One of the admirers of the garden was Laurie Huckbody, who had never met Neff but loved looking at the flowers as she bicycled up the hill.
After the fire Huckbody thought it would be a shame for the garden to die, so she began hand watering it with milk jugs — every day. Her story was told in this column on July 17, but quite a lot has happened since then.
Neff and Huckbody have met and now see each other regularly at the garden.
“She’s my family,” Neff tearfully said Thursday. “She’s my daughter. She’s my sister.”
As they embraced, Huckbody smiled and said, “We’ve gotten to know each other very well.”
With assists from many in the community, what Neff calls “the hope garden” has come back strong. What began as Huckbody’s simple gesture has morphed into a community conspiracy of the best kind.
Across the street and up the hill lives an engineer, Tim Wittwer, who flies Old Glory from a tall flagpole atop a rocky outcrop. When he heard about the garden and its challenges, he searched on Craigslist and found two 250-gallon water tanks for sale in Black Forest.
After hearing about the plan for the tanks, the owner sold them for a third of the advertised cost.
C.J. Moore, a neighbor whose home was destroyed, contacted Colorado Springs Utilities about a plan to provide water for the tanks. G.E. Johnson Construction Co. agreed to pay for the water, which comes from a nearby fire hydrant; a few landscaping companies have donated plants.
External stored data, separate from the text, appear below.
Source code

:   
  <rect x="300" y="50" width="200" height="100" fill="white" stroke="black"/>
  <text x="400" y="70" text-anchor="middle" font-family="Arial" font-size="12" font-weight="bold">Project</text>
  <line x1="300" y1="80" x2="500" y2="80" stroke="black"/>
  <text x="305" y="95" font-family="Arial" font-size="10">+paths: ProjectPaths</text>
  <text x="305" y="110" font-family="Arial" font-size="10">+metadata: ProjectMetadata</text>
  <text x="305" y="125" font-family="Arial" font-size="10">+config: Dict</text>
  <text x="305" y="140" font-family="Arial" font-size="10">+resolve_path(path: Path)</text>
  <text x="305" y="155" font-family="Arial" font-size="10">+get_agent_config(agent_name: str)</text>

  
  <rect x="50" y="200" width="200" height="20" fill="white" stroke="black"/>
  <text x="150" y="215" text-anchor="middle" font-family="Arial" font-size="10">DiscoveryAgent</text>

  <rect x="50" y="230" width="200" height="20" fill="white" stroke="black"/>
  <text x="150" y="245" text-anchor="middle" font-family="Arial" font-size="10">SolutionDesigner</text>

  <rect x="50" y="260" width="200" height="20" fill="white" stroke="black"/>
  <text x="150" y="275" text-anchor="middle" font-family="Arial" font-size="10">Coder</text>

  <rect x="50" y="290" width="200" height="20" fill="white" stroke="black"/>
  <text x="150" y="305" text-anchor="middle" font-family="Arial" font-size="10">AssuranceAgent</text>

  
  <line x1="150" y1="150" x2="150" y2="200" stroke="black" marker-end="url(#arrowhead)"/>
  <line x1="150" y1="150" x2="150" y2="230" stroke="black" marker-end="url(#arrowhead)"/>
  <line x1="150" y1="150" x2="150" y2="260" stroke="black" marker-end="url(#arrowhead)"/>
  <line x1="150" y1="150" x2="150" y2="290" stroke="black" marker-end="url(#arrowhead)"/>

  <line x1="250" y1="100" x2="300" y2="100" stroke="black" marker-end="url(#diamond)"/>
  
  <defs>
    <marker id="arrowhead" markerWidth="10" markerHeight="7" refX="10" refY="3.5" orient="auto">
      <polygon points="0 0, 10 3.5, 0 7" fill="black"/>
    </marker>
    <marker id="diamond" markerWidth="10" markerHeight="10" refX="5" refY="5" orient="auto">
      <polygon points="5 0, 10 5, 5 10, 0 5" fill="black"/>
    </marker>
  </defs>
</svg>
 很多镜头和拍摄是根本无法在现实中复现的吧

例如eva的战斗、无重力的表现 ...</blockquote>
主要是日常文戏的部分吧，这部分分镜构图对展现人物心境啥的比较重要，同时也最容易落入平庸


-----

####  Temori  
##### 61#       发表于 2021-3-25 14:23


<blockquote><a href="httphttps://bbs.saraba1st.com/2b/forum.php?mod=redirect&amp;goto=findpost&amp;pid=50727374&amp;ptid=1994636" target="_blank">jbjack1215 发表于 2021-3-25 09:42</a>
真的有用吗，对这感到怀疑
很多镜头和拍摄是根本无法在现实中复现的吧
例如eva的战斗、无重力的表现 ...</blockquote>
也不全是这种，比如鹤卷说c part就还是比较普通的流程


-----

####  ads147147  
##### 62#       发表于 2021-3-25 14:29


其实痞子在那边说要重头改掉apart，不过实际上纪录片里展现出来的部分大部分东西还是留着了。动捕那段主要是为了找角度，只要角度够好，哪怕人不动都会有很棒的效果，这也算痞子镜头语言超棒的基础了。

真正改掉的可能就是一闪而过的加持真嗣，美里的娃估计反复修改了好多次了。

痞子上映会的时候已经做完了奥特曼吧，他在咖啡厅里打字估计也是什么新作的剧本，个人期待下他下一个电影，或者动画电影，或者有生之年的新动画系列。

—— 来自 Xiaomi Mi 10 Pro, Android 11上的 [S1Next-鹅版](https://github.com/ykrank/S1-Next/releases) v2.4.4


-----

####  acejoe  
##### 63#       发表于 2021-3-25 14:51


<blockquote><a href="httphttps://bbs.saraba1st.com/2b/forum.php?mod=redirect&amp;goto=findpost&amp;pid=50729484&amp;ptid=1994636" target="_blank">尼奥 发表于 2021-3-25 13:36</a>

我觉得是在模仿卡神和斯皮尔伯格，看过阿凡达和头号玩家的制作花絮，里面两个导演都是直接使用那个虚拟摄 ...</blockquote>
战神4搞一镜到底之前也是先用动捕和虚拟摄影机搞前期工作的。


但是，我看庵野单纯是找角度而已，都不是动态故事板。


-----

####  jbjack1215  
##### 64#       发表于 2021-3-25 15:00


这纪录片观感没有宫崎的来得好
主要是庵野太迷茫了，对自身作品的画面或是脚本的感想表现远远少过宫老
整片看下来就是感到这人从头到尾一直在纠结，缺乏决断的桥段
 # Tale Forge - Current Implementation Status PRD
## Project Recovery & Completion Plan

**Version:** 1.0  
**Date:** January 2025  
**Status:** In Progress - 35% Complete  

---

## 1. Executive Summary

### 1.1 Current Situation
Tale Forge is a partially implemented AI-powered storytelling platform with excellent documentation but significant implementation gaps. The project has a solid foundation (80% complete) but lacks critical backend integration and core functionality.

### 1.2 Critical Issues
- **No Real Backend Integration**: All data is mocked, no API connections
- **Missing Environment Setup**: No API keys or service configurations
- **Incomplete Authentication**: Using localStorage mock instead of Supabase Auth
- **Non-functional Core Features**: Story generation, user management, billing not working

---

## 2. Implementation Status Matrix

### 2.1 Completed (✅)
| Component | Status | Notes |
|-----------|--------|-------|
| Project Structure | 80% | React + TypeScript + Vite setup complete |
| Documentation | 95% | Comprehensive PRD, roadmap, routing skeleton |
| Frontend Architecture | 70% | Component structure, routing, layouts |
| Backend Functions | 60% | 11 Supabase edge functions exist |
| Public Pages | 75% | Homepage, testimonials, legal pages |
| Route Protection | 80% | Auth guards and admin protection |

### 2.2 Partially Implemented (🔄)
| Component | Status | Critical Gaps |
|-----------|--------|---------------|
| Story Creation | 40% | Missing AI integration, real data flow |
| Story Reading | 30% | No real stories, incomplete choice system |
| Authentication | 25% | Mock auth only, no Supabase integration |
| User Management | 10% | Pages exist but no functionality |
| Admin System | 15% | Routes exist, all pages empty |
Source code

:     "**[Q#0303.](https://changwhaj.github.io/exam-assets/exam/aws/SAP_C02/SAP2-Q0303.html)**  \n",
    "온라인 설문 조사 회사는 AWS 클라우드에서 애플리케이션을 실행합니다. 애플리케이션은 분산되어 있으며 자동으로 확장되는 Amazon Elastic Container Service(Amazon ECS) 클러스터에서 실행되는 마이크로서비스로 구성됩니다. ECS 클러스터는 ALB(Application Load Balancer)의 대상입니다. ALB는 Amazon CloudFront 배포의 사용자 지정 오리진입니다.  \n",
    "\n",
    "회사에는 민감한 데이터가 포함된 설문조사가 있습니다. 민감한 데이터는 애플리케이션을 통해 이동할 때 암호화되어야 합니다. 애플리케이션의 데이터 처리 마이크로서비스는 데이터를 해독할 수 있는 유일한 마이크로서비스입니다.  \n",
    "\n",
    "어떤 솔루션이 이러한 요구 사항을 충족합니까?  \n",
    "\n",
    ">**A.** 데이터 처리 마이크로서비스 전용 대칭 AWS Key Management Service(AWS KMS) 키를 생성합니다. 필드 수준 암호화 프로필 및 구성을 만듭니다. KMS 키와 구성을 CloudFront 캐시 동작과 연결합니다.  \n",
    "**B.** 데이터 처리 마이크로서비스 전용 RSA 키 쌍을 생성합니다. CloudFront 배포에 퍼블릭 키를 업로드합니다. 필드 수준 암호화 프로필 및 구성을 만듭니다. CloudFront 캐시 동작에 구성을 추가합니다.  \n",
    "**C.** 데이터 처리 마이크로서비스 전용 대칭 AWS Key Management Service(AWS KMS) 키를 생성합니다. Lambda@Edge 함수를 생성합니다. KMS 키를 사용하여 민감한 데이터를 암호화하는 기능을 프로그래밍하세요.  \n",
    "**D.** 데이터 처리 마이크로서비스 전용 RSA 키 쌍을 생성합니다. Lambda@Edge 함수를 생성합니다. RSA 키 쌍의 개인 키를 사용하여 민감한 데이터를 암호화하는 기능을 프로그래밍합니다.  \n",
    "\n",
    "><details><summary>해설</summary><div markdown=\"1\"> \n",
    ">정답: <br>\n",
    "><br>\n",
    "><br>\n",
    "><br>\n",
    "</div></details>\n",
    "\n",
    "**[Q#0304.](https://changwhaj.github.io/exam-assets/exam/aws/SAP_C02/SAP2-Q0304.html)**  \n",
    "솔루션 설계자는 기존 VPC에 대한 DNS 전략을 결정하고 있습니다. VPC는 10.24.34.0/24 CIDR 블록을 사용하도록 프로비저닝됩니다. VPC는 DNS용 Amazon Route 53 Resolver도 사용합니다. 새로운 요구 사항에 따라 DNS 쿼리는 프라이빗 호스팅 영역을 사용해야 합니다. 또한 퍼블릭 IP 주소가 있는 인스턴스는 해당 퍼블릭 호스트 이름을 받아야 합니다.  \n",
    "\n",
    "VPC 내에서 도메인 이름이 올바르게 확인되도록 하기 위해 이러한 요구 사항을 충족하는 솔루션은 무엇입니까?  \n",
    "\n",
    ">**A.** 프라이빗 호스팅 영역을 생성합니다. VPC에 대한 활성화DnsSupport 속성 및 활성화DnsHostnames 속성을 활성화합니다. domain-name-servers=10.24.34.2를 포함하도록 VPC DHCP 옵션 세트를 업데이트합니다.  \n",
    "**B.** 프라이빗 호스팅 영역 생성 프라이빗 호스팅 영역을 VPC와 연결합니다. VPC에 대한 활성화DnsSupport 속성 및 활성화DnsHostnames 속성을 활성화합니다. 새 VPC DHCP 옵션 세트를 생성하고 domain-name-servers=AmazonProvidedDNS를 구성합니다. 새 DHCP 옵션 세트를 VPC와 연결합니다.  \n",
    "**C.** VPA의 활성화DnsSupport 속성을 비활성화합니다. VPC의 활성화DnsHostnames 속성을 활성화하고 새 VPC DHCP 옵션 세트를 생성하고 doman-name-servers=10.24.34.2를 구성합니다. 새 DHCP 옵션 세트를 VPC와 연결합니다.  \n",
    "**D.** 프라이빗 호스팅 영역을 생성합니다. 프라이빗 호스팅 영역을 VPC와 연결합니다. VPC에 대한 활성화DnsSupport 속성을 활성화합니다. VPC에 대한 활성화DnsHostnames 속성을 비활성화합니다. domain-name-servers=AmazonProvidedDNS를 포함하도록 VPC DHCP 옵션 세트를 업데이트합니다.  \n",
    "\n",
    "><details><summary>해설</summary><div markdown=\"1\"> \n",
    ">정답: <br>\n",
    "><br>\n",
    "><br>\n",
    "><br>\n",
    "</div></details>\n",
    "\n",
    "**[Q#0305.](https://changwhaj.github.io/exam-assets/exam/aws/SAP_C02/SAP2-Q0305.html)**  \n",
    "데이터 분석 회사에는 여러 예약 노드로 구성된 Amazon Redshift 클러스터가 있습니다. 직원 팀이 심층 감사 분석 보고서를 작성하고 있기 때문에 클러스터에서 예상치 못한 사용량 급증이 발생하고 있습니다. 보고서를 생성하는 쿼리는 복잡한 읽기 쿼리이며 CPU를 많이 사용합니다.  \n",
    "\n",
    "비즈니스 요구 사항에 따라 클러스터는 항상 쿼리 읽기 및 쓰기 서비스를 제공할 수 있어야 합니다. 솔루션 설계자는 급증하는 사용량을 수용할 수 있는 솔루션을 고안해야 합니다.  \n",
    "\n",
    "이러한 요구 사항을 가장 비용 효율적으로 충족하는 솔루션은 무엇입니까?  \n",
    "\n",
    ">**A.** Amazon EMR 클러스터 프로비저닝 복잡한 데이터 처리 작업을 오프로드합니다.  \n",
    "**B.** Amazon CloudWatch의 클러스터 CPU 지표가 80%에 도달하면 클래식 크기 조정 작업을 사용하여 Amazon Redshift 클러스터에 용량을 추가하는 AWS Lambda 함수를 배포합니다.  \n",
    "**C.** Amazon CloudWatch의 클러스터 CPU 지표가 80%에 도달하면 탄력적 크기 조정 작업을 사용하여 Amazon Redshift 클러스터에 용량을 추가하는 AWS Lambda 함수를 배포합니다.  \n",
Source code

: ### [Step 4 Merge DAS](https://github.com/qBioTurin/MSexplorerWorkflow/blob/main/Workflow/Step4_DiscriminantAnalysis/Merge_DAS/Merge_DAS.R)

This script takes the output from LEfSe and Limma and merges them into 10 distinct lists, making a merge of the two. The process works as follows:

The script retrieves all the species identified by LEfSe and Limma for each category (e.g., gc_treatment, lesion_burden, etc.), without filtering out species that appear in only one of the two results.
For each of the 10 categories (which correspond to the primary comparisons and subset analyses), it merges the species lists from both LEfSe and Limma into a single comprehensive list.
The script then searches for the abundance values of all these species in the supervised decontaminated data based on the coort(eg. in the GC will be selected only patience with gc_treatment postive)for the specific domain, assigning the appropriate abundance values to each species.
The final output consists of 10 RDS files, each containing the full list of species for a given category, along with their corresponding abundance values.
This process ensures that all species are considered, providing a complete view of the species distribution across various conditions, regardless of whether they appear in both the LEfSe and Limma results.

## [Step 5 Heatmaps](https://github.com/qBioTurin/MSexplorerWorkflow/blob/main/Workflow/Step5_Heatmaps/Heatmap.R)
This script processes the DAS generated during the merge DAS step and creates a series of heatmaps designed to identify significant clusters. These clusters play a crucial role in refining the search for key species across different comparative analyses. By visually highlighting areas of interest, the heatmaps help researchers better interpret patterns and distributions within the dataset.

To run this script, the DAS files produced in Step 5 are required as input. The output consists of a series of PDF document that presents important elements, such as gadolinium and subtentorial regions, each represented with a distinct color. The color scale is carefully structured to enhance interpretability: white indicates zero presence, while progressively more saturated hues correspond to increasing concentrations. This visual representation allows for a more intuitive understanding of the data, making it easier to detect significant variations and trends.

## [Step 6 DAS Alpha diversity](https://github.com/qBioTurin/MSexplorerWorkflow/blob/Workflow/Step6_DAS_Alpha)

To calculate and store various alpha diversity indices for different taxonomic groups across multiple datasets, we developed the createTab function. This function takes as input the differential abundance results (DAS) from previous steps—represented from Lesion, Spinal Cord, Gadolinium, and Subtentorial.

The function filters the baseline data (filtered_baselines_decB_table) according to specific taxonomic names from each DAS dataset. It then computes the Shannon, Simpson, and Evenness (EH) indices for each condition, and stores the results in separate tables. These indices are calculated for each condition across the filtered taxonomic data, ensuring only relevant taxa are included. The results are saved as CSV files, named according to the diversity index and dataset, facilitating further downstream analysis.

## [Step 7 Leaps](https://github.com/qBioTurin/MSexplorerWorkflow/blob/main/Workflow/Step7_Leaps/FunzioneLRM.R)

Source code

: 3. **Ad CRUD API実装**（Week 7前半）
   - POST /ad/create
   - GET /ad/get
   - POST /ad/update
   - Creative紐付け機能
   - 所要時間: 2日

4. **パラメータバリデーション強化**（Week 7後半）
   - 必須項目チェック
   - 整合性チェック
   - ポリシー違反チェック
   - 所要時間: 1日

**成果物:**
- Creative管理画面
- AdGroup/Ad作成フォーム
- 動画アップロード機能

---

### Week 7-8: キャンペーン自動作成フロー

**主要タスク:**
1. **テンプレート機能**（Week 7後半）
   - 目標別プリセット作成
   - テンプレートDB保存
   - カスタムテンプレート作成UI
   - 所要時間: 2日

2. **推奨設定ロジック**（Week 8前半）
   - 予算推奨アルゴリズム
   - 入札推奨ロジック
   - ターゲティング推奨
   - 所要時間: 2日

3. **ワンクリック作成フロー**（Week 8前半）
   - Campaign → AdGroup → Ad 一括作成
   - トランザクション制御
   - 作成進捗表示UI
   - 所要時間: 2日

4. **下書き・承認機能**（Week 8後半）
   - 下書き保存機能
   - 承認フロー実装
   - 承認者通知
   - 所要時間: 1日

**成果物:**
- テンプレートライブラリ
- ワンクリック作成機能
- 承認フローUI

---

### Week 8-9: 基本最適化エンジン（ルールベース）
“People asked me, ‘What do you need? How can I help?’ I’m digging, I’m digging, it’s good therapy,” Neff said. “I feel better. The plants are my kids. I talk to them here in the garden. People think I’m crazy.”
Oh, no they don’t, Yong.
It does the heart good to see the flowers, some vegetables, several varieties of mint — all of it next to rubble the fire left behind. About 15 feet from the garden is a steel I-beam, horribly twisted by the searing heat that rushed down the hillside that day.
“Isn’t it wonderful?” Huckbody said, referring to all of the people who reached out to the hope garden.
“The special chain,” Huckbody said. “It’s touching.”
Yong said strangers have walked by while she toils.
“They cry. They hug me,” Neff said. “I tell them ‘no, my hands are all dirty’ and they say ‘I don’t care.’ Something magic happens.”
Sometimes cyclists stop to pour out the last of their water bottles as a gesture to the garden. During the interview, three cars honked as they drove past.
In the 26 years the Neffs have lived in Mountain Shadows, Yong has cut flowers to give as gifts, or for people in the hospital.
“This year I can’t cut,” she said. “They’re making me whole. Next year I will cut again.”
To the flower lady, the garden isn’t really hers any more: “It’s Mountain Shadows people’s garden now.”
Yong and her husband, Jerry, have been renting and they want to rebuild. Jerry talks about changing the style of the home and some of the landscaping the second time around.
But the hope garden that survived a horrendous fire, the simple dream a community wouldn’t let die — it will still be there.